Dolo eventual: Uma herança autoritária incompatível com o Estado de Direito
O dolo eventual é uma ficção jurídica. Defendo sua extinção e a adoção de uma imputação técnico-constitucional fundada na vontade e nos caracteres significativos da ação.
terça-feira, 20 de maio de 2025
Atualizado às 10:39
O dolo eventual, tal como consagrado na dogmática penal brasileira, é uma ficção jurídica. Em vez de esclarecer, confunde. Em vez de garantir, fragiliza. Em minha obra Sobre a Estrutura do Dolo e da Imprudência, sustento que sua permanência compromete o princípio da legalidade e permite a expansão arbitrária do poder punitivo, chancelando o estereótipo de Estado policialesco.

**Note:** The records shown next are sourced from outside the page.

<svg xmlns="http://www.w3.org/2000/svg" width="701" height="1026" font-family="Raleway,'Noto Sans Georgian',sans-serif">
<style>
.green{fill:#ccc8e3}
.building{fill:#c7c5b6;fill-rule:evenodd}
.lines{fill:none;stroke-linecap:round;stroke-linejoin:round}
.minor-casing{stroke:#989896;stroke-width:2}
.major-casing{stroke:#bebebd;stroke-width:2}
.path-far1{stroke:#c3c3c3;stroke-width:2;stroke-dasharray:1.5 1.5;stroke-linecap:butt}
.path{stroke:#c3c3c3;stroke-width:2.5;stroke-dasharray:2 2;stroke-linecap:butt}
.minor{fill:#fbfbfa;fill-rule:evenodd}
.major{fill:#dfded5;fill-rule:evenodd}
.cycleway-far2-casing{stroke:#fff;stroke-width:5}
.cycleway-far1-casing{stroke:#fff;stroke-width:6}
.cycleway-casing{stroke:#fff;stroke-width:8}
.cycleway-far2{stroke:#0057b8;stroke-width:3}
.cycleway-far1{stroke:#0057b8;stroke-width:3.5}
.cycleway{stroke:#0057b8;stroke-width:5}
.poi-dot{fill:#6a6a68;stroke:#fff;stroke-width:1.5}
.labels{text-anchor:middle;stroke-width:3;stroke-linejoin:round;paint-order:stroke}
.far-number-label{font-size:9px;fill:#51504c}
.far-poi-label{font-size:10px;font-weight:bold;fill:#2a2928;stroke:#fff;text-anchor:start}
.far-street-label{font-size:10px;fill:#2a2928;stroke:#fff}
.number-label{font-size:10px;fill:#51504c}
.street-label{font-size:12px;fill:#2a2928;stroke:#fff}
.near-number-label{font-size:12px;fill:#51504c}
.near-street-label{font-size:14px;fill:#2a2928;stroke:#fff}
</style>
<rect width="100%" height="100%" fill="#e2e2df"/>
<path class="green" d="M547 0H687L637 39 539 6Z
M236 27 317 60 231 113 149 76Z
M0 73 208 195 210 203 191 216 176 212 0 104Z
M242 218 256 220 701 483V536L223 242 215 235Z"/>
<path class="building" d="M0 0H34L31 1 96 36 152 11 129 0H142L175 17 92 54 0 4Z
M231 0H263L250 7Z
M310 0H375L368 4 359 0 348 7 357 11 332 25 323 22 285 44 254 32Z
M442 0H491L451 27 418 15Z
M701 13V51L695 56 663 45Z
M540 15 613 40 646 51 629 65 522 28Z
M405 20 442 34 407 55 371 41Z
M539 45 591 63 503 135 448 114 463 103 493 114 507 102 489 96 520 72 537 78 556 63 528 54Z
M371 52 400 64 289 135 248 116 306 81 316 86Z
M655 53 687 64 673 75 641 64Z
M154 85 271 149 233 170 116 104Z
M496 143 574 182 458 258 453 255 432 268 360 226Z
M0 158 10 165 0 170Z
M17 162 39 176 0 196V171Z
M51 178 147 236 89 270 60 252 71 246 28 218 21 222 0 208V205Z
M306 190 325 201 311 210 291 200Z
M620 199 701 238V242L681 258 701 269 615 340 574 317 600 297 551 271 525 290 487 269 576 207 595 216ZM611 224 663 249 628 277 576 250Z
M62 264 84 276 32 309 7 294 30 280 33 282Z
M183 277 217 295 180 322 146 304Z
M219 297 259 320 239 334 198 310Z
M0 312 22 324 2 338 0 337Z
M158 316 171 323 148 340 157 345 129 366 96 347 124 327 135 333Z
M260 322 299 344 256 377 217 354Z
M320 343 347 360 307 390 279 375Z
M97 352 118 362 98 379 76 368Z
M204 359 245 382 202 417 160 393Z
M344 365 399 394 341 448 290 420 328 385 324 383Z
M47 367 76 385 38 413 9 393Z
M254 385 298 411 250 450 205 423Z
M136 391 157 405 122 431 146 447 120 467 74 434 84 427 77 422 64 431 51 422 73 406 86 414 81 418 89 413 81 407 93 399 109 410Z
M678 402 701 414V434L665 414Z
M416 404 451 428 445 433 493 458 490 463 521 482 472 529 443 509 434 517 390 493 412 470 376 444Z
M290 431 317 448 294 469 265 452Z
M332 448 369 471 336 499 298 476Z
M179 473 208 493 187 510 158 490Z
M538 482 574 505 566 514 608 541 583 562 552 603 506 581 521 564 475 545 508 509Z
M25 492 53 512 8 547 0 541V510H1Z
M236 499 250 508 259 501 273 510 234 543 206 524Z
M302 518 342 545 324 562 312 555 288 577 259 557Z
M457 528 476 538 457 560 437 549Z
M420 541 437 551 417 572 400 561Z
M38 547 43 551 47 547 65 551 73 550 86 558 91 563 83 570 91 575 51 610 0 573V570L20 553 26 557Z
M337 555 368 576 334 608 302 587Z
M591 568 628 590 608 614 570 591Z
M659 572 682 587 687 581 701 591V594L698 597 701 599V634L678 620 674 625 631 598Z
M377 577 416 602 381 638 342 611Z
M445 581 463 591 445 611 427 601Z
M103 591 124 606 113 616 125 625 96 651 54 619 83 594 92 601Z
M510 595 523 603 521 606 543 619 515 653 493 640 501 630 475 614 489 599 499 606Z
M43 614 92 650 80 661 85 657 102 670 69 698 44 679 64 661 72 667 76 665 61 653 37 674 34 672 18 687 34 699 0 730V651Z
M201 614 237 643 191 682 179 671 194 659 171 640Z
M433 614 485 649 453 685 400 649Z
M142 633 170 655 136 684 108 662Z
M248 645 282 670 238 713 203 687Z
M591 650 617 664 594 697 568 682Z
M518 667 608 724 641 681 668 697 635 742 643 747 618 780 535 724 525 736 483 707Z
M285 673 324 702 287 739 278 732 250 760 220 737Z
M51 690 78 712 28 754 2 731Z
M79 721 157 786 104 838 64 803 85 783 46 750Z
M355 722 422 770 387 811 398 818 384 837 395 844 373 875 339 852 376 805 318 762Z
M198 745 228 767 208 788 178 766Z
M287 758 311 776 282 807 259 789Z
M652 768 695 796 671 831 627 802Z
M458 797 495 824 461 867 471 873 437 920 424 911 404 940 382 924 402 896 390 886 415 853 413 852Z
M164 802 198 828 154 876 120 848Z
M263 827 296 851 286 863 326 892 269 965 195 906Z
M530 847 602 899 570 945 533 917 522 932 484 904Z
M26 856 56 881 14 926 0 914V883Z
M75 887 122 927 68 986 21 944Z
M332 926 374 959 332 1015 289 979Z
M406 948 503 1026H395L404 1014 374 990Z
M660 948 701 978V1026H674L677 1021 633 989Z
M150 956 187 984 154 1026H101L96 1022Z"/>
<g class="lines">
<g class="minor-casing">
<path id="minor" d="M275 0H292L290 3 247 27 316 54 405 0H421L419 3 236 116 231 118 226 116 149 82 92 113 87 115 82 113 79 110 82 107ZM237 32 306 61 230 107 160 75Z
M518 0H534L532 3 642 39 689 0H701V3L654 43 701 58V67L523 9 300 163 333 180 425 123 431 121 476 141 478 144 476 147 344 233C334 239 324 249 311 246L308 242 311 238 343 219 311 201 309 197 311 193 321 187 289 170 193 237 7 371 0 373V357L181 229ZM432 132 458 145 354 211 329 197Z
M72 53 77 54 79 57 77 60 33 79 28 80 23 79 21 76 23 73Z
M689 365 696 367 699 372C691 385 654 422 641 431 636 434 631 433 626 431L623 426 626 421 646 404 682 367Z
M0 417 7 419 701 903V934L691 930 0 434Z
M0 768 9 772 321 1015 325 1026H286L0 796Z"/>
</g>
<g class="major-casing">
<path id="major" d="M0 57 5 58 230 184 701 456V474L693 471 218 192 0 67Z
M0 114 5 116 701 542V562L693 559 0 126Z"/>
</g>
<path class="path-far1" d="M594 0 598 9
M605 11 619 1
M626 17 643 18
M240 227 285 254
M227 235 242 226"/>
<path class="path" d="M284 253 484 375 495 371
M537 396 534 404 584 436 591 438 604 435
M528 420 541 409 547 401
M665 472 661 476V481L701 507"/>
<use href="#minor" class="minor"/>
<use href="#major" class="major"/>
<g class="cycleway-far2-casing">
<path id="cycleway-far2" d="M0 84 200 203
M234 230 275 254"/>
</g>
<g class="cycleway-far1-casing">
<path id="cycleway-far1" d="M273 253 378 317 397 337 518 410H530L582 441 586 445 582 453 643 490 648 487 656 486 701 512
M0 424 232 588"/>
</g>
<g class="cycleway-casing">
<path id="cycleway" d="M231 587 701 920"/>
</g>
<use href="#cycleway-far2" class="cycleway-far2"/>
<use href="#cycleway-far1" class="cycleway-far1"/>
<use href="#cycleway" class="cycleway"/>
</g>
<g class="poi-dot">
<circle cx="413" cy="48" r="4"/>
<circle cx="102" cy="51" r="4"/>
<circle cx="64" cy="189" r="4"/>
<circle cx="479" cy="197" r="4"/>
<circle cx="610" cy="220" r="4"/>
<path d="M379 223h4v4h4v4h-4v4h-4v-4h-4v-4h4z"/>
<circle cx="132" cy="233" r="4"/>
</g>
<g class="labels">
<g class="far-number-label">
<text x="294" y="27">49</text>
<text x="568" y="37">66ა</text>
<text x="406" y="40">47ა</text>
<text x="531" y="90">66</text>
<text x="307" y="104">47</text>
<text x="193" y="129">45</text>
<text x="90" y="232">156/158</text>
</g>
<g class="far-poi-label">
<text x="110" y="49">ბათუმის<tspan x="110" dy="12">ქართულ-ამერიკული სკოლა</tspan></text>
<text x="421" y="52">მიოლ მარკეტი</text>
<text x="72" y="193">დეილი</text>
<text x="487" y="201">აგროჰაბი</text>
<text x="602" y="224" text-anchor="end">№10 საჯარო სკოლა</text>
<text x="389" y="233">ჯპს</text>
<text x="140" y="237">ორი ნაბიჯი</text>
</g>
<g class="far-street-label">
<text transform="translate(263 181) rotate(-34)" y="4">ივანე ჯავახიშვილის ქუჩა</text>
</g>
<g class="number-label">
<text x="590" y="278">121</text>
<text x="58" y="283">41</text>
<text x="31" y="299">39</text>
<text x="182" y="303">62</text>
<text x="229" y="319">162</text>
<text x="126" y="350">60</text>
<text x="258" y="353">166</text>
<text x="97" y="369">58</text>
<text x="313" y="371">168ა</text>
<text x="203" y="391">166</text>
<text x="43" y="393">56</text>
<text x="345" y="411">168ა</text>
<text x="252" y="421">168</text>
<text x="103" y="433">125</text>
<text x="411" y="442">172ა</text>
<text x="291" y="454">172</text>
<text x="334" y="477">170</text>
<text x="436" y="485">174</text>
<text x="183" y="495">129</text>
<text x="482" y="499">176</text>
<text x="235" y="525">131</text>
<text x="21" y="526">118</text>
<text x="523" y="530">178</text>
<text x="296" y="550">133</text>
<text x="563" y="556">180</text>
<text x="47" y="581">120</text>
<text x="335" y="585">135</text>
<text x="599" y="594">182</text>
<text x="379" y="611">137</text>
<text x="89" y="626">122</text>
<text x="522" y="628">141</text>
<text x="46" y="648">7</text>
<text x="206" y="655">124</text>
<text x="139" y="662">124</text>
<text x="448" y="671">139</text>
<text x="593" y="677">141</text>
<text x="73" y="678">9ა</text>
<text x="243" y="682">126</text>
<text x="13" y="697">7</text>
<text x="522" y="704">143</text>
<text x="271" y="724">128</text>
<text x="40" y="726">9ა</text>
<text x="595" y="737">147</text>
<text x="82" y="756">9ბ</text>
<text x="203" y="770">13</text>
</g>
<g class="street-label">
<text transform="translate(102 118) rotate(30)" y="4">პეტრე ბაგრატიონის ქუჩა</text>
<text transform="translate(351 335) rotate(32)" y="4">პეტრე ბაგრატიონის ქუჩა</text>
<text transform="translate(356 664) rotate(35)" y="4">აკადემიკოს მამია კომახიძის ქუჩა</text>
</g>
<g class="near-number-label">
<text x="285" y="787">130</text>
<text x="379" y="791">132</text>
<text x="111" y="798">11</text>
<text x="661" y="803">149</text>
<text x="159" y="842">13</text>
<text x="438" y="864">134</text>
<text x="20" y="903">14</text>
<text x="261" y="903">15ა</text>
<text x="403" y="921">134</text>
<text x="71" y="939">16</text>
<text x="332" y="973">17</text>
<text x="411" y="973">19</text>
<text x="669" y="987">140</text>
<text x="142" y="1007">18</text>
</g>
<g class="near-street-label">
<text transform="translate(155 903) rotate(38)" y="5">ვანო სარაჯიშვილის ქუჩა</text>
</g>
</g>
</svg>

O art. 18, inciso I, do CP brasileiro prevê que o crime doloso pode ocorrer quando o agente, mesmo sem querer o resultado, assume o risco de produzi-lo. Essa formulação ambígua cria um paradoxo: permite punir como dolosa uma conduta que não foi, em sentido estrito, orientada pela vontade de realizar o tipo penal. O resultado típico, nesse contexto, não foi desejado pelo agente. Ainda assim, a imputação se faz como se houvesse dolo.
Esse é o cerne da crítica: o dolo, na tradição do Direito Penal moderno, é categoria ligada à vontade, à previsão, ao conhecimento e à decisão. Dizer que alguém agiu com dolo é dizer que sua ação teve como finalidade a realização do tipo penal. O dolo eventual rompe com essa estrutura, ao permitir imputações baseadas em previsões genéricas, percepções subjetivas e construções retroativas da vontade. Isso subverte a lógica do Estado de Direito, transformando o julgador em intérprete da mente alheia, sem critérios objetivos verificáveis.
A origem histórica do dolo eventual no Brasil também merece atenção. A figura foi importada do Código Rocco, elaborado sob o regime fascista italiano e introduzida silenciosamente no CP de 1940, durante o Estado Novo. Essa genealogia autoritária não é detalhe irrelevante: ela explica por que a presunção de culpabilidade e a fluidez conceitual estão embutidas na própria estrutura do dolo eventual. Trata-se de um dispositivo que resiste à racionalidade constitucional e que, por isso, permanece incompatível com a matriz democrática do Estado de Direito.
O chamado paradoxo de Hungria ilustra bem o problema: ao admitir a punição por dolo mesmo sem intenção, o sistema inverte o ônus da prova e impõe ao acusado a tarefa de demonstrar que não quis o resultado - uma prova impossível. Tal presunção ofende diretamente os princípios da legalidade, da culpabilidade e da presunção de inocência.
A permanência do dolo eventual também se justifica, na prática, por um desconforto dogmático: diante de fatos trágicos, há quem recorra a essa figura como meio de ampliar a resposta penal sem reformar os critérios da imputação. Mas essa solução aparente escapa ao dever de coerência normativa. O Direito Penal não pode ser regido por indignações morais ou simbolismos punitivos. Seu compromisso deve ser com a legalidade, com o rigor técnico e com o respeito às garantias constitucionais.
A aplicação do dolo eventual tem servido, em diversas decisões judiciais, como meio de ampliar o espaço da imputação dolosa a condutas nitidamente imprudentes conscientes. Em vez de apurar com rigor técnico os elementos da ação, recorre-se à ficção do risco assumido para preencher lacunas probatórias. Esse expediente permite antecipar juízos de valor e contornar os limites do tipo penal, comprometendo as garantias processuais e produzindo insegurança jurídica.
A teoria significativa da imputação propõe a extinção do dolo eventual e sua substituição por uma classificação técnico-constitucional da imprudência consciente, em três níveis: gravíssima, grave e leve. Cada nível corresponde ao grau de violação do dever de cuidado assumido pelo agente e à intensidade do risco tolerado. Essa estrutura evita subjetivismos e permite respostas proporcionais, verificáveis e compatíveis com a CF/88.
Além disso, a teoria substitui critérios psicológicos por critérios linguísticos e normativos. O primeiro quesito significativo, por exemplo, conforme menciono em Sobre a Estrutura do Dolo e da Imprudência, formula-se nos seguintes termos: o agente agiu com vontade de obter o resultado advindo? Se a resposta for negativa, não há falar em dolo, e deve-se investigar a presença de imprudência consciente e classificá-la conforme os demais caracteres significativos verificados.
Punir alguém com base em suposições sobre o que teria aceitado ou previsto, sem que se verifique a vontade de obter o resultado, e os demais caracteres significativos, é subverter a lógica do Direito Penal garantista. O dolo eventual não é apenas tecnicamente deficiente: é incompatível com os fundamentos constitucionais da imputação penal e com os critérios normativos exigidos por um Estado Democrático de Direito.